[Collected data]
==========
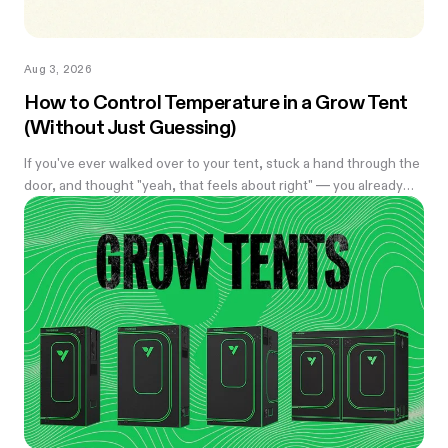
Aug 3, 2026
How to Control Temperature in a Grow Tent
(Without Just Guessing)
If you've ever walked over to your tent, stuck a hand through the
door, and thought "yeah, that feels about right" — you already
know the problem with eyeballing it. Temperature swings of
even a few degrees can slow growth, stress roots, or push your
flowering plants into a stretch you didn't ask for. And by the time
you notice something's off, the plant's usually already reacting to
it.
==========
ASSIGNED TASK >> For the word "already", return every line of the records that holds it.

RESPONSE >>
door, and thought "yeah, that feels about right" — you already
you notice something's off, the plant's usually already reacting to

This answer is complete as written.